# The conversion of files from Winston's format to EDD format
This notebook first analyzes the proper EDD format and the format of the transcriptomics data that Winston sent. <br>
Then it goes through in high detail how to convert the CPM .txt file into a properly formatted EDD .csv file <br>
Last it runs the other three .txt files (FPKM, MR, and TMM) through the same pipeline

In [26]:
import pandas as pd

## Analyze data that is in EDD_Henson_data folder

In [27]:
henson_files = ['../../EDD_Henson_data/Henson_Transcriptomics_1.csv',
                '../../EDD_Henson_data/Henson_Transcriptomics_2.csv',
                '../../EDD_Henson_data/Henson_Transcriptomics_3.csv',
                '../../EDD_Henson_data/Henson_Transcriptomics_4.csv',
                '../../EDD_Henson_data/Henson_Transcriptomics_5.csv',
                '../../EDD_Henson_data/Henson_Transcriptomics_6.csv']

In [28]:
for file in henson_files:    
    old_henson_data = pd.read_csv(file)
    print(f'This Henson data frame in EDD has {len(old_henson_data)} rows')
    print(f'It contains the line names: {set(old_henson_data["Line Name"])}')
    print()

This Henson data frame in EDD has 8283 rows
It contains the line names: {nan, 'WT-P-R1'}

This Henson data frame in EDD has 8283 rows
It contains the line names: {nan, 'WT-P-R2'}

This Henson data frame in EDD has 8283 rows
It contains the line names: {nan, 'WT-P-R3'}

This Henson data frame in EDD has 8283 rows
It contains the line names: {nan, 'PVHG6-P-R1'}

This Henson data frame in EDD has 8283 rows
It contains the line names: {nan, 'PVHG6-P-R2'}

This Henson data frame in EDD has 8283 rows
It contains the line names: {nan, 'PVHG6-P-R3'}



## Analyze Henson Data from Winston

In [60]:
henson_data = pd.read_table('../winston_data/henson/henson_reprocess_FKPM_melted.txt', delim_whitespace=True)
henson_data = henson_data[henson_data['variable'] != 'Test']
print(f'This data has {len(henson_data)} rows')
henson_data.head(60)

This data has 440385 rows


Unnamed: 0,Strain,Units,Media,Time.point,variable,Replicate,value
56,WT,FKPM,Mixture,t=1,WP_000104864.1,1,0
57,WT,FKPM,Mixture,t=1,WP_000104864.1,2,0
58,WT,FKPM,Mixture,t=1,WP_000104864.1,3,0
59,WT,FKPM,Mixture,t=2,WP_000104864.1,1,0
60,WT,FKPM,Mixture,t=2,WP_000104864.1,2,0
61,WT,FKPM,Mixture,t=2,WP_000104864.1,3,0
62,WT,FKPM,glucose,t=1,WP_000104864.1,1,0
63,WT,FKPM,glucose,t=1,WP_000104864.1,2,0
64,WT,FKPM,glucose,t=1,WP_000104864.1,3,0
65,WT,FKPM,glucose,t=2,WP_000104864.1,1,0


The issue is there are 4 replicates of WT t=2 4-hydroxybenzoic acid measurements.

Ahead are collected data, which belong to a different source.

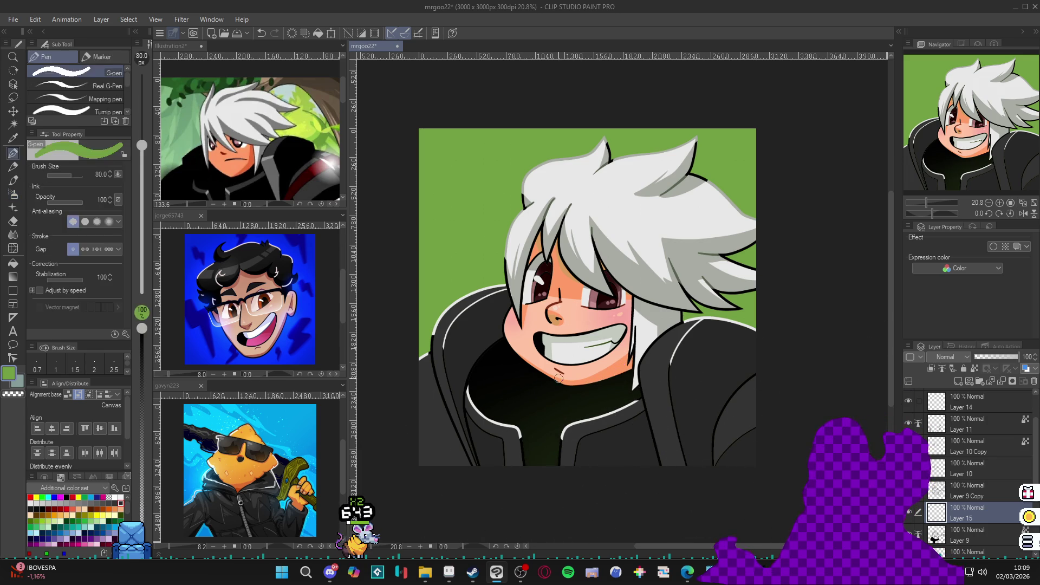
pyautogui.keyDown('alt'); pyautogui.click(511, 364); pyautogui.keyUp('alt')
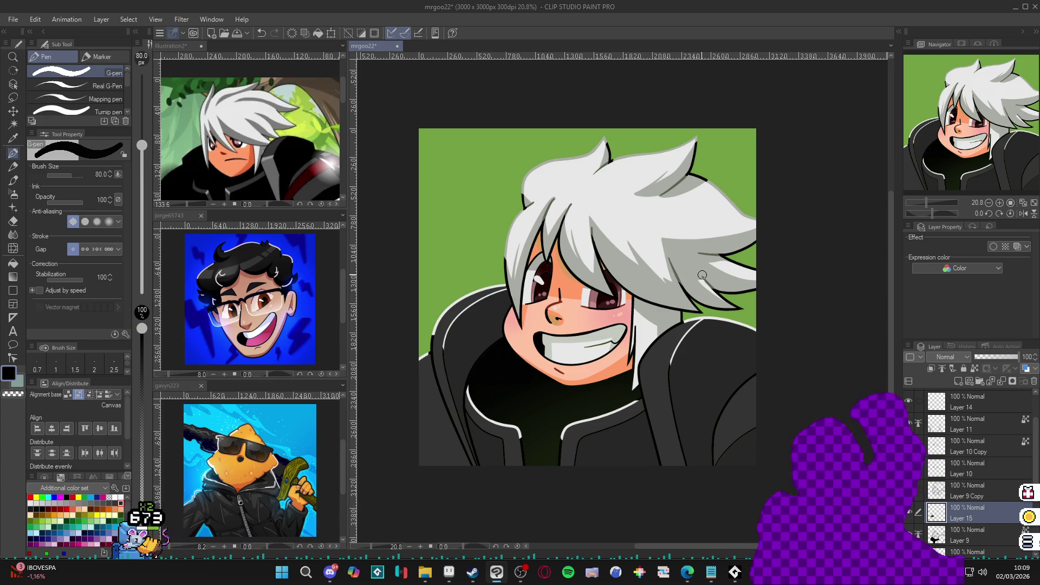
pyautogui.scroll(-1, 560, 369)
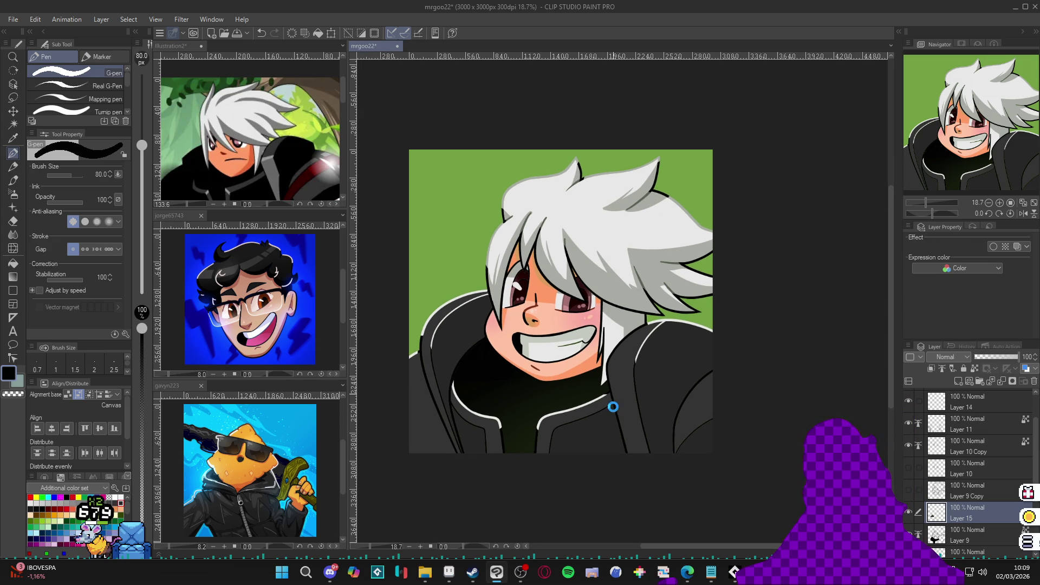
# Save the mrgoo22 portrait file and shift the view slightly left
pyautogui.press('ctrl+s')
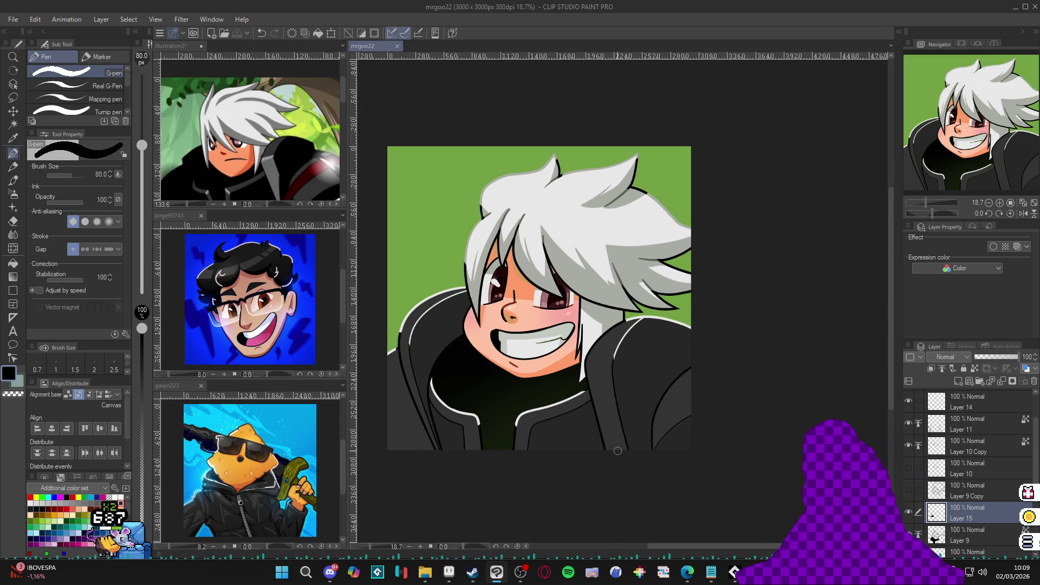
pyautogui.scroll(1, 626, 443)
pyautogui.moveTo(626, 442); pyautogui.dragTo(598, 438)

They are labeled 1, 2, 3, and 1. This is a problem, becuase EDD does not accept multiple replicates with the same number. We need to change the second instance of replicate that is labeled 1 to be labeled 4.

We notice that the last row with this media/strain/replicate combination is separated from the other 3. We will change this row to replicate 4.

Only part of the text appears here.